Il cantiere prosegue ora con la pulitura e il restauro dei quattro pennacchi delle colonne che circondano l’altare maggiore e dei sottarchi. L’apparato della cupola, infatti, alto 54,06 metri come risulta dai recenti rilievi effettuati con strumenti di precisione, è sorretto dai quattro piloni che circondano l’Altare Maggiore, sormontati da altrettanti pennacchi sui quali poggia la trabeazione di sostegno alle spesse pareti del maestoso tamburo sovrastato dalla cupola affrescata e chiusa, alla sommità, da una lanterna di 9 metri di altezza al cui centro vi è una stella dorata.

I pennacchi della cupola dipinti dal Moriggia cominciano a prender vita dal 1846, con la raffigurazione di quattro “storie” dell’Antico Testamento in cui sono protagoniste quattro “donne forti”, modelli esemplari delle quattro virtù cardinali: prudenza (Abigail), giustizia (Ester), fortezza (Giuditta), temperanza (Rut). Ospite del sacerdote patriota Giuseppe Mandelli, sagrista del Santuario, Giovanni Moriggia, al quale erano stati commissionati gli affreschi della cupola, lavora quasi in clandestinità dal 1851 al 1854, e quasi in clandestinità fa scalpellare le nervature della tazza della cupola per potervi dipingere senza discontinuità l’apoteosi e gloria di Maria.
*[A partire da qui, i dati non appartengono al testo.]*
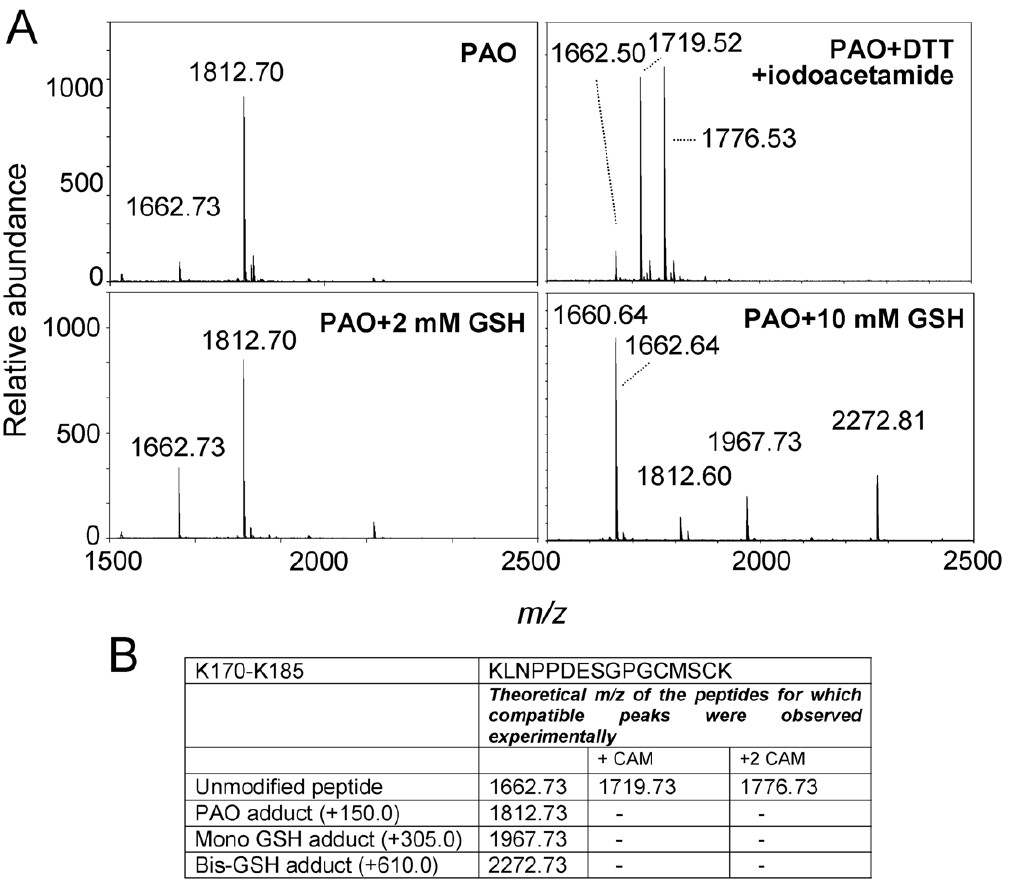
Figure 3. Effect of reducing agents on PAO modification of the K170-K185 peptide. (A) In the upper panels, the K170-K185 peptide was incubated with PAO and analyzed by MALDI-TOF MS. In the right panel, the incubation mixture was treated with 10 mM DTT and subsequently with 50 mM iodoacetamide. In the lower panels, the K170-K185 peptide was incubated with PAO in the presence of the indicated concentrations of GSH before analysis by MALDI-TOF MS. (B) Summary of the theoretical m/z of peptides for which compatible peaks were observed experimentally in the assays shown in (A).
A restauri ultimati sarà realizzato un volume per valorizzare i lavori e attraverso il quale si potrà anche sostenere il lavoro di restauro. Ciascuno, infatti, è invitato a contribuire all’imponente spesa, che si preannuncia di oltre 500mila euro. Una spesa in parte è sostenuta dal contributo di Regione Lombardia, ma che per la restante parte sarà a carico del Santuario, anche grazie alla generosità delle tante persone che hanno a cuore la casa di Maria.